Amantha sniffed. "Look here, young man, don't tell me what I can learn." She closed her eyes and imagination carried her back to the ship. "Lots of dials and gadgets—but I used to have near as many in my kitchen before they said I was too old to cook. Anyway, you don't have to figure it out on paper. If you look at things just right, you sort of know where you are."
Amantha folded her hands. "First, you take a big handful of the Sun's attraction and mix it with a bigger scoop of the gravitation of the planet you happen to be on. For us, that was Mars. Then you add a pinch of acceleration. That's what makes you rise. When you get out a ways, you decrease Mars and add more Earth and another pinch of Sun, stirring it around in your mind each day until it feels just right."
She smiled. "I never did hold with too much measuring."
The muscles in Marlowe's chest felt cramped from holding his breath in. While she spoke, he could almost believe she knew what she was doing, that she had a knack for it. Perhaps she did—brief flashes of clarity swept over her senile, beclouded mind. And the same with the old man. These instances of sanity—and luck—had pulled them through.
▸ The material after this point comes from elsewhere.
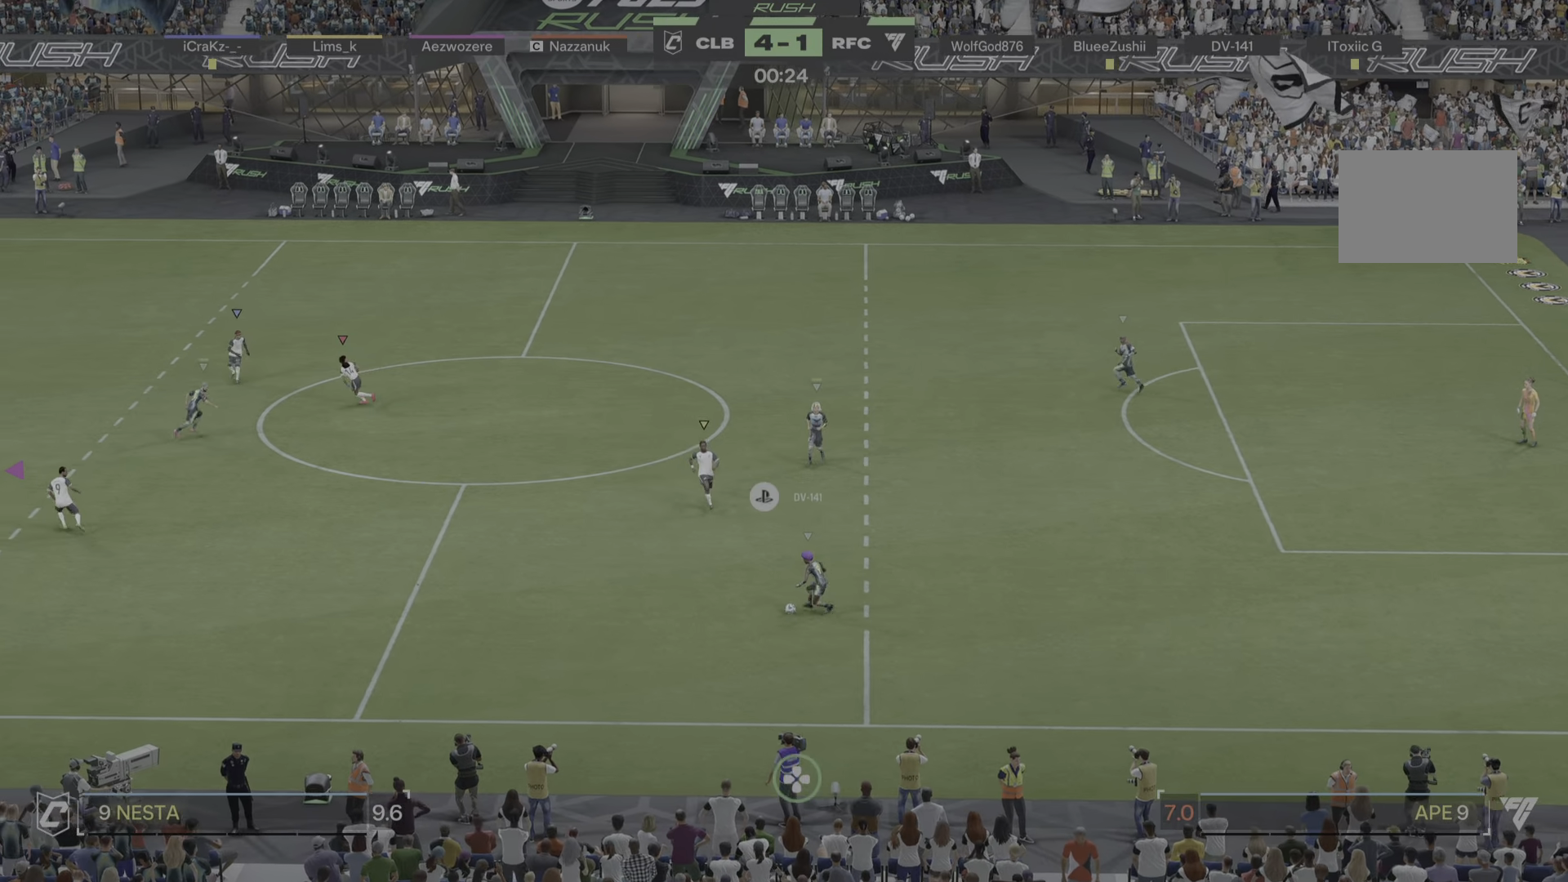
{"buttons": [], "left_stick": "center", "right_stick": "center", "events": [[50, "left_stick", "right"], [251, "left_stick", "up"], [451, "left_stick", "center"]]}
The ship was back, unharmed. He shouldn't ask for more. And yet—they had made it to Earth.
The chute in the desk clattered noisily and ejected a packet. Marlowe looked at it—it was for him. The full medical report; it had been slow in coming. But this was a small town. The doctor who had looked them over was good, though. Marlowe made certain of that.
He opened the report and read. When he finished, he knew that though luck and angels had been with them on takeoff and part of the passage—along with dimly remembered fragments of unrelated skills that had somehow coalesced into a working knowledge of how to run a ship—it wasn't the whole story. When they landed on Earth, it was no miracle. They had known what they were doing.
"What is it?" asked Ethan. "Habeas corpus?"
"No," said Marlowe. But in one sense it was, though of a kind that no mere judge could return a verdict on. He read the report again.